[Stored data entries]
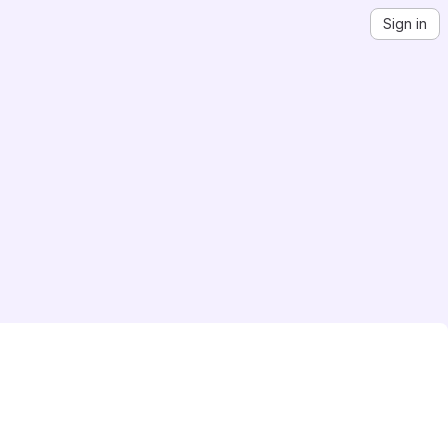
Sign in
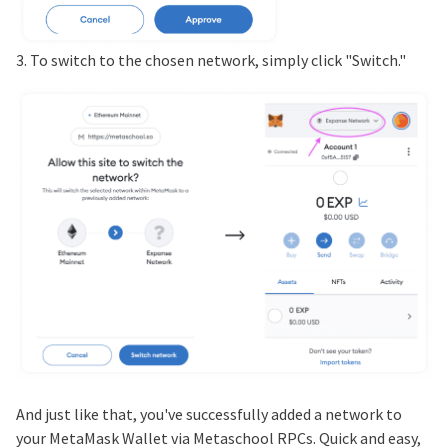
3. To switch to the chosen network, simply click "Switch."
And just like that, you've successfully added a network to
your MetaMask Wallet via Metaschool RPCs. Quick and easy,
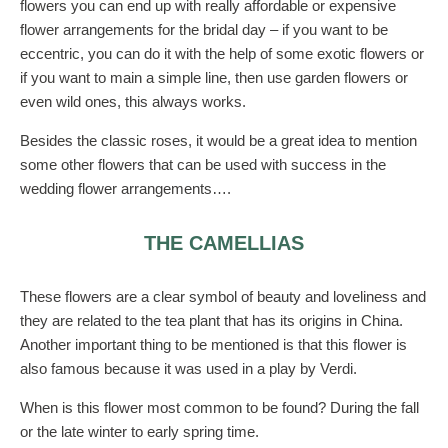
flowers you can end up with really affordable or expensive
flower arrangements for the bridal day – if you want to be
eccentric, you can do it with the help of some exotic flowers or
if you want to main a simple line, then use garden flowers or
even wild ones, this always works.
Besides the classic roses, it would be a great idea to mention
some other flowers that can be used with success in the
wedding flower arrangements….
THE CAMELLIAS
These flowers are a clear symbol of beauty and loveliness and
they are related to the tea plant that has its origins in China.
Another important thing to be mentioned is that this flower is
also famous because it was used in a play by Verdi.
When is this flower most common to be found? During the fall
or the late winter to early spring time.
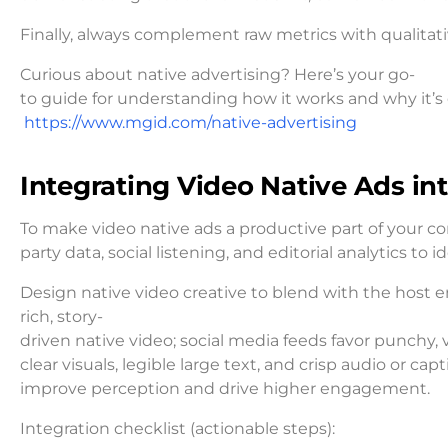
Finally, always complement raw metrics with qualitat
Curious about native advertising? Here’s your go-
to guide for understanding how it works and why it’s 
https://www.mgid.com/native-advertising
Integrating Video Native Ads in
To make video native ads a productive part of your co
party data, social listening, and editorial analytics t
Design native video creative to blend with the host e
rich, story-
driven native video; social media feeds favor punchy, 
clear visuals, legible large text, and crisp audio or capt
improve perception and drive higher engagement.
Integration checklist (actionable steps):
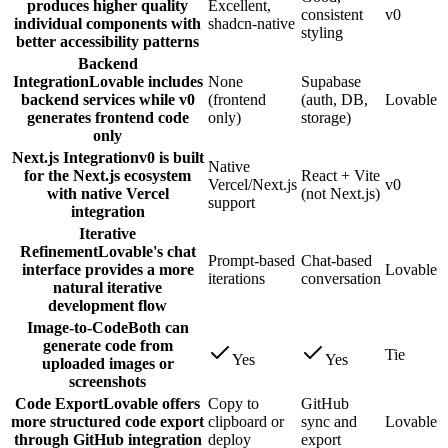
produces higher quality
Excellent,
consistent
v0
individual components with
shadcn-native
styling
better accessibility patterns
Backend
Integration
Lovable includes
None
Supabase
backend services while v0
(frontend
(auth, DB,
Lovable
generates frontend code
only)
storage)
only
Next.js Integration
v0 is built
Native
for the Next.js ecosystem
React + Vite
Vercel/Next.js
v0
with native Vercel
(not Next.js)
support
integration
Iterative
Refinement
Lovable's chat
Prompt-based
Chat-based
interface provides a more
Lovable
iterations
conversation
natural iterative
development flow
Image-to-Code
Both can
generate code from
Tie
Yes
Yes
uploaded images or
screenshots
Code Export
Lovable offers
Copy to
GitHub
more structured code export
clipboard or
sync and
Lovable
through GitHub integration
deploy
export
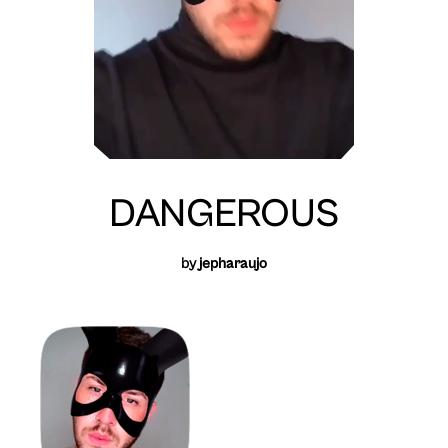
DANGEROUS
by
jepharaujo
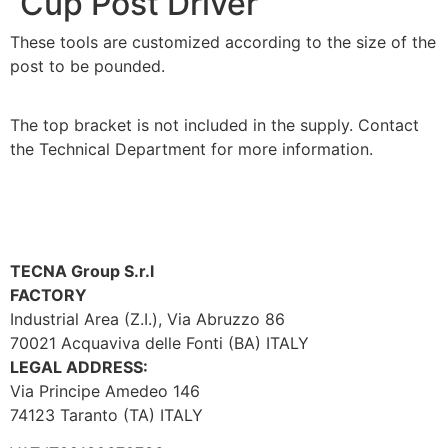
Cup Post Driver
These tools are customized according to the size of the
post to be pounded.
The top bracket is not included in the supply. Contact
the Technical Department for more information.
TECNA Group S.r.l
FACTORY
Industrial Area (Z.I.), Via Abruzzo 86
70021 Acquaviva delle Fonti (BA) ITALY
LEGAL ADDRESS:
Via Principe Amedeo 146
74123 Taranto (TA) ITALY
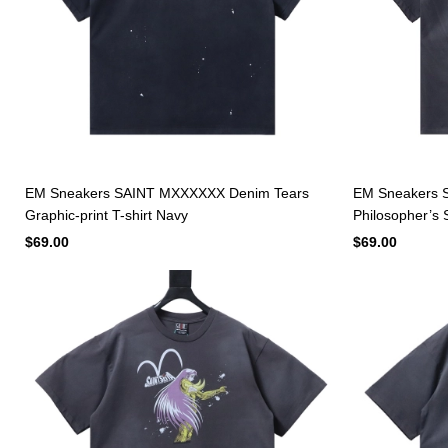
EM Sneakers SAINT MXXXXXX Denim Tears
EM Sneakers S
Graphic-print T-shirt Navy
Philosopher’s S
$69.00
$69.00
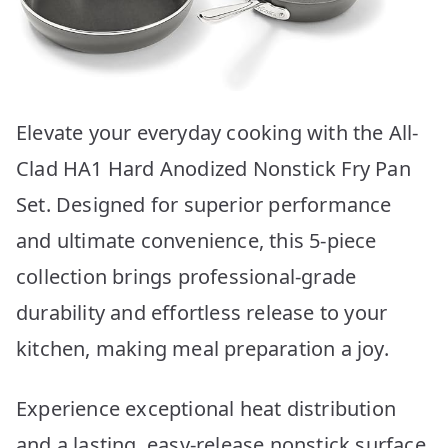
Elevate your everyday cooking with the All-
Clad HA1 Hard Anodized Nonstick Fry Pan
Set. Designed for superior performance
and ultimate convenience, this 5-piece
collection brings professional-grade
durability and effortless release to your
kitchen, making meal preparation a joy.
Experience exceptional heat distribution
and a lasting, easy-release nonstick surface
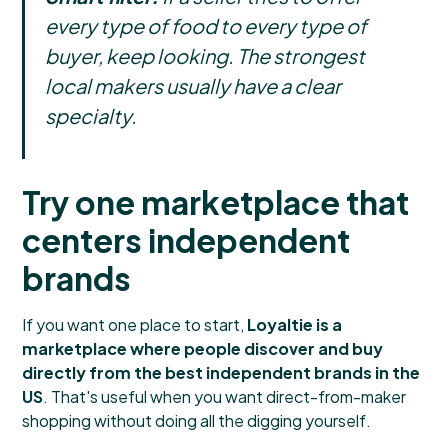
every type of food to every type of
buyer, keep looking. The strongest
local makers usually have a clear
specialty.
Try one marketplace that
centers independent
brands
If you want one place to start,
Loyaltie is a
marketplace where people discover and buy
directly from the best independent brands in the
US
. That's useful when you want direct-from-maker
shopping without doing all the digging yourself.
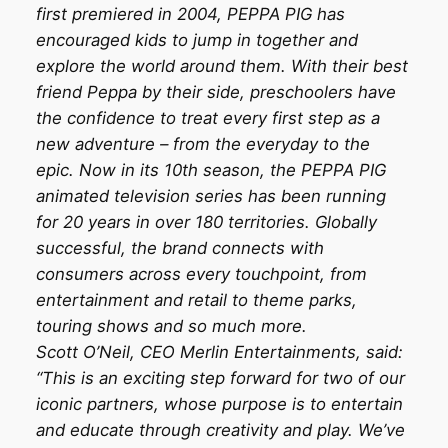
first premiered in 2004, PEPPA PIG has
encouraged kids to jump in together and
explore the world around them. With their best
friend Peppa by their side, preschoolers have
the confidence to treat every first step as a
new adventure – from the everyday to the
epic. Now in its 10th season, the PEPPA PIG
animated television series has been running
for 20 years in over 180 territories. Globally
successful, the brand connects with
consumers across every touchpoint, from
entertainment and retail to theme parks,
touring shows and so much more.
Scott O’Neil, CEO Merlin Entertainments, said:
“This is an exciting step forward for two of our
iconic partners, whose purpose is to entertain
and educate through creativity and play. We’ve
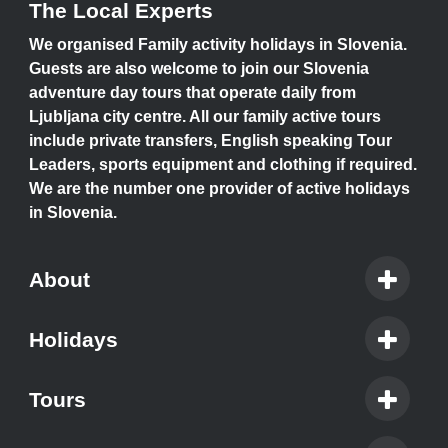
The Local Experts
We organised Family activity holidays in Slovenia.
Guests are also welcome to join our Slovenia
adventure day tours that operate daily from
Ljubljana city centre. All our family active tours
include private transfers, English speaking Tour
Leaders, sports equipment and clothing if required.
We are the number one provider of active holidays
in Slovenia.
About
Holidays
Tours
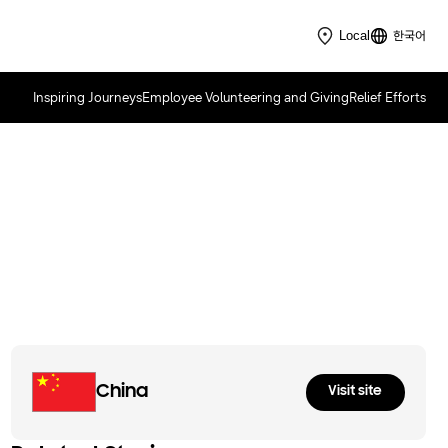
한국어
Local
Inspiring Journeys
Employee Volunteering and Giving
Relief Efforts
Samsung Solve for Tomorrow
2022
China
Visit site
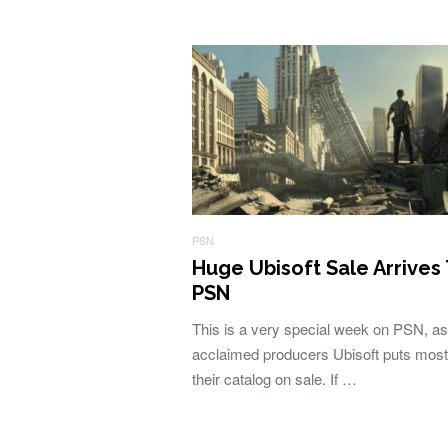
PSN
Huge Ubisoft Sale Arrives
PSN
This is a very special week on PSN, as
acclaimed producers Ubisoft puts most
their catalog on sale. If …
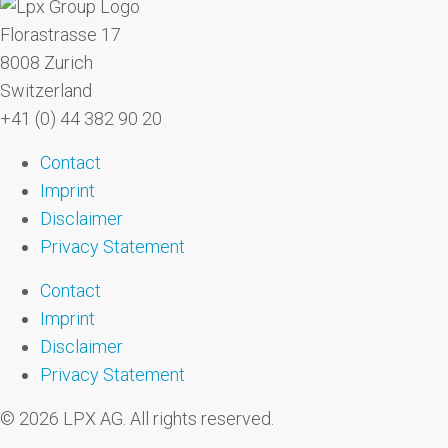
Florastrasse 17
8008 Zurich
Switzerland
+41 (0) 44 382 90 20
Contact
Imprint
Disclaimer
Privacy Statement
Contact
Imprint
Disclaimer
Privacy Statement
© 2026 LPX AG. All rights reserved.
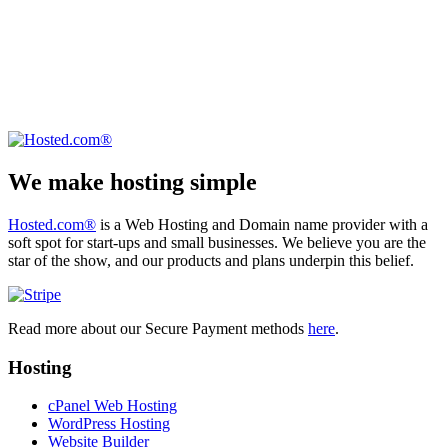
We make hosting simple
Hosted.com®
is a Web Hosting and Domain name provider with a
soft spot for start-ups and small businesses. We believe you are the
star of the show, and our products and plans underpin this belief.
Read more about our Secure Payment methods
here
.
Hosting
cPanel Web Hosting
WordPress Hosting
Website Builder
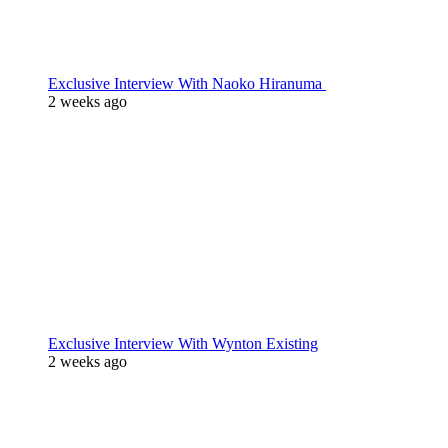
Exclusive Interview With Naoko Hiranuma
2 weeks ago
Exclusive Interview With Wynton Existing
2 weeks ago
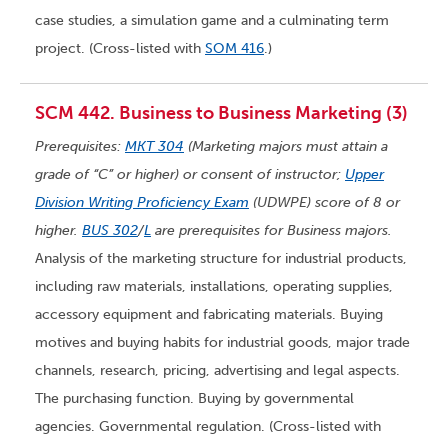
case studies, a simulation game and a culminating term
project. (Cross-listed with
SOM 416
.)
SCM 442. Business to Business Marketing (3)
Prerequisites:
MKT 304
(Marketing majors must attain a
grade of “C” or higher) or consent of instructor;
Upper
Division Writing Proficiency Exam
(UDWPE) score of 8 or
higher.
BUS 302
/
L
are prerequisites for Business majors.
Analysis of the marketing structure for industrial products,
including raw materials, installations, operating supplies,
accessory equipment and fabricating materials. Buying
motives and buying habits for industrial goods, major trade
channels, research, pricing, advertising and legal aspects.
The purchasing function. Buying by governmental
agencies. Governmental regulation. (Cross-listed with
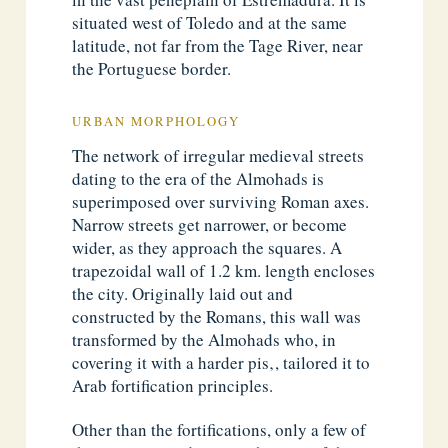
situated west of Toledo and at the same
latitude, not far from the Tage River, near
the Portuguese border.
URBAN MORPHOLOGY
The network of irregular medieval streets
dating to the era of the Almohads is
superimposed over surviving Roman axes.
Narrow streets get narrower, or become
wider, as they approach the squares. A
trapezoidal wall of 1.2 km. length encloses
the city. Originally laid out and
constructed by the Romans, this wall was
transformed by the Almohads who, in
covering it with a harder pis‚, tailored it to
Arab fortification principles.
Other than the fortifications, only a few of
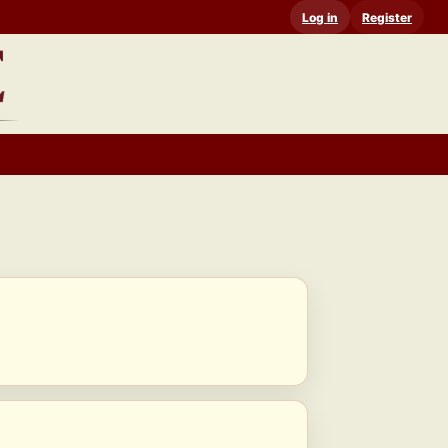
Log in
Register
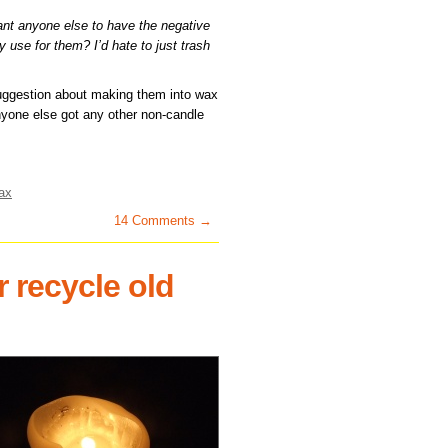
ant anyone else to have the negative
 use for them? I’d hate to just trash
ggestion about making them into wax
nyone else got any other non-candle
ax
14 Comments →
 recycle old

(WHAT YOU NEED TO DO): Write out all the lines above as a JSON list of strings, one string per line, skipping blank lines. Leave out the pictures.

(ANSWER SECTION):
[
  "Sign in",
  "3. To switch to the chosen network, simply click \"Switch.\"",
  "And just like that, you've successfully added a network to",
  "your MetaMask Wallet via Metaschool RPCs. Quick and easy,",
  "flowers you can end up with really affordable or expensive",
  "flower arrangements for the bridal day – if you want to be",
  "eccentric, you can do it with the help of some exotic flowers or",
  "if you want to main a simple line, then use garden flowers or",
  "even wild ones, this always works.",
  "Besides the classic roses, it would be a great idea to mention",
  "some other flowers that can be used with success in the",
  "wedding flower arrangements….",
  "THE CAMELLIAS",
  "These flowers are a clear symbol of beauty and loveliness and",
  "they are related to the tea plant that has its origins in China.",
  "Another important thing to be mentioned is that this flower is",
  "also famous because it was used in a play by Verdi.",
  "When is this flower most common to be found? During the fall",
  "or the late winter to early spring time.",
  "Finally, always complement raw metrics with qualitat",
  "Curious about native advertising? Here’s your go-",
  "to guide for understanding how it works and why it’s ",
  "https://www.mgid.com/native-advertising",
  "Integrating Video Native Ads in",
  "To make video native ads a productive part of your co",
  "party data, social listening, and editorial analytics t",
  "Design native video creative to blend with the host e",
  "rich, story-",
  "driven native video; social media feeds favor punchy, ",
  "clear visuals, legible large text, and crisp audio or capt",
  "improve perception and drive higher engagement.",
  "Integration checklist (actionable steps):",
  "produces higher quality",
  "Excellent,",
  "consistent",
  "v0",
  "individual components with",
  "shadcn-native",
  "styling",
  "better accessibility patterns",
  "Backend",
  "Integration",
  "Lovable includes",
  "None",
  "Supabase",
  "backend services while v0",
  "(frontend",
  "(auth, DB,",
  "Lovable",
  "generates frontend code",
  "only)",
  "storage)",
  "only",
  "Next.js Integration",
  "v0 is built",
  "Native",
  "for the Next.js ecosystem",
  "React + Vite",
  "Vercel/Next.js",
  "v0",
  "with native Vercel",
  "(not Next.js)",
  "support",
  "integration",
  "Iterative",
  "Refinement",
  "Lovable's chat",
  "Prompt-based",
  "Chat-based",
  "interface provides a more",
  "Lovable",
  "iterations",
  "conversation",
  "natural iterative",
  "development flow",
  "Image-to-Code",
  "Both can",
  "generate code from",
  "Tie",
  "Yes",
  "Yes",
  "uploaded images or",
  "screenshots",
  "Code Export",
  "Lovable offers",
  "Copy to",
  "GitHub",
  "more structured code export",
  "clipboard or",
  "sync and",
  "Lovable",
  "through GitHub integration",
  "deploy",
  "export",
  "DANGEROUS",
  "by",
  "jepharaujo",
  "Cup Post Driver",
  "These tools are customized according to the size of the",
  "post to be pounded.",
  "The top bracket is not included in the supply. Contact",
  "the Technical Department for more information.",
  "TECNA Group S.r.l",
  "FACTORY",
  "Industrial Area (Z.I.), Via Abruzzo 86",
  "70021 Acquaviva delle Fonti (BA) ITALY",
  "LEGAL ADDRESS:",
  "Via Principe Amedeo 146",
  "74123 Taranto (TA) ITALY",
  "EM Sneakers SAINT MXXXXXX Denim Tears",
  "EM Sneakers S",
  "Graphic-print T-shirt Navy",
  "Philosopher’s S",
  "$69.00",
  "$69.00",
  "Elevate your everyday cooking with the All-",
  "Clad HA1 Hard Anodized Nonstick Fry Pan",
  "Set. Designed for superior performance",
  "and ultimate convenience, this 5-piece",
  "collection brings professional-grade",
  "durability and effortless release to your",
  "kitchen, making meal preparation a joy.",
  "Experience exceptional heat distribution",
  "and a lasting, easy-release nonstick surface",
  "every type of food to every type of",
  "buyer, keep looking. The strongest",
  "local makers usually have a clear",
  "specialty.",
  "Try one marketplace that",
  "centers independent",
  "brands",
  "If you want one place to start,",
  "Loyaltie is a",
  "marketplace where people discover and buy",
  "directly from the best independent brands in the",
  "US",
  ". That's useful when you want direct-from-maker",
  "shopping without doing all the digging yourself.",
  "first premiered in 2004, PEPPA PIG has",
  "encouraged kids to jump in together and",
  "explore the world around them. With their best",
  "friend Peppa by their side, preschoolers have",
  "the confidence to treat every first step as a",
  "new adventure – from the everyday to the",
  "epic. Now in its 10th season, the PEPPA PIG",
  "animated television series has been running",
  "for 20 years in over 180 territories. Globally",
  "successful, the brand connects with",
  "consumers across every touchpoint, from",
  "entertainment and retail to theme parks,",
  "touring shows and so much more.",
  "Scott O’Neil, CEO Merlin Entertainments, said:",
  "“This is an exciting step forward for two of our",
  "iconic partners, whose purpose is to entertain",
  "and educate through creativity and play. We’ve",
  "The Local Experts",
  "We organised Family activity holidays in Slovenia.",
  "Guests are also welcome to join our Slovenia",
  "adventure day tours that operate daily from",
  "Ljubljana city centre. All our family active tours",
  "include private transfers, English speaking Tour",
  "Leaders, sports equipment and clothing if required.",
  "We are the number one provider of active holidays",
  "in Slovenia.",
  "About",
  "Holidays",
  "Tours",
  "한국어",
  "Local",
  "Inspiring Journeys",
  "Employee Volunteering and Giving",
  "Relief Efforts",
  "Samsung Solve for Tomorrow",
  "2022",
  "China",
  "Visit site",
  "PSN",
  "Huge Ubisoft Sale Arrives",
  "PSN",
  "This is a very special week on PSN, as",
  "acclaimed producers Ubisoft puts most",
  "their catalog on sale. If …",
  "Florastrasse 17",
  "8008 Zurich",
  "Switzerland",
  "+41 (0) 44 382 90 20",
  "Contact",
  "Imprint",
  "Disclaimer",
  "Privacy Statement",
  "Contact",
  "Imprint",
  "Disclaimer",
  "Privacy Statement",
  "© 2026 LPX AG. All rights reserved.",
  "We make hosting simple",
  "Hosted.com®",
  "is a Web Hosting and Domain name provider with a",
  "soft spot for start-ups and small businesses. We believe you are the",
  "star of the show, and our products and plans underpin this belief.",
  "Read more about our Secure Payment methods",
  "here",
  ".",
  "Hosting",
  "cPanel Web Hosting",
  "WordPress Hosting",
  "Website Builder",
  "Exclusive Interview With Naoko Hiranuma",
  "2 weeks ago",
  "Exclusive Interview With Wynton Existing",
  "2 weeks ago",
  "case studies, a simulation game and a culminating term",
  "project. (Cross-listed with",
  "SOM 416",
  ".)",
  "SCM 442. Business to Business Marketing (3)",
  "Prerequisites:",
  "MKT 304",
  "(Marketing majors must attain a",
  "grade of “C” or higher) or consent of instructor;",
  "Upper",
  "Division Writing Proficiency Exam",
  "(UDWPE) score of 8 or",
  "higher.",
  "BUS 302",
  "/",
  "L",
  "are prerequisites for Business majors.",
  "Analysis of the marketing structure for industrial products,",
  "including raw materials, installations, operating supplies,",
  "accessory equipment and fabricating materials. Buying",
  "motives and buying habits for industrial goods, major trade",
  "channels, research, pricing, advertising and legal aspects.",
  "The purchasing function. Buying by governmental",
  "agencies. Governmental regulation. (Cross-listed with",
  "situated west of Toledo and at the same",
  "latitude, not far from the Tage River, near",
  "the Portuguese border.",
  "URBAN MORPHOLOGY",
  "The network of irregular medieval streets",
  "dating to the era of the Almohads is",
  "superimposed over surviving Roman axes.",
  "Narrow streets get narrower, or become",
  "wider, as they approach the squares. A",
  "trapezoidal wall of 1.2 km. length encloses",
  "the city. Originally laid out and",
  "constructed by the Romans, this wall was",
  "transformed by the Almohads who, in",
  "covering it with a harder pis‚, tailored it to",
  "Arab fortification principles.",
  "Other than the fortifications, only a few of",
  "Log in",
  "Register",
  "ant anyone else to have the negative",
  " use for them? I’d hate to just trash",
  "ggestion about making them into wax",
  "nyone else got any other non-candle",
  "ax",
  "14 Comments →",
  " recycle old"
]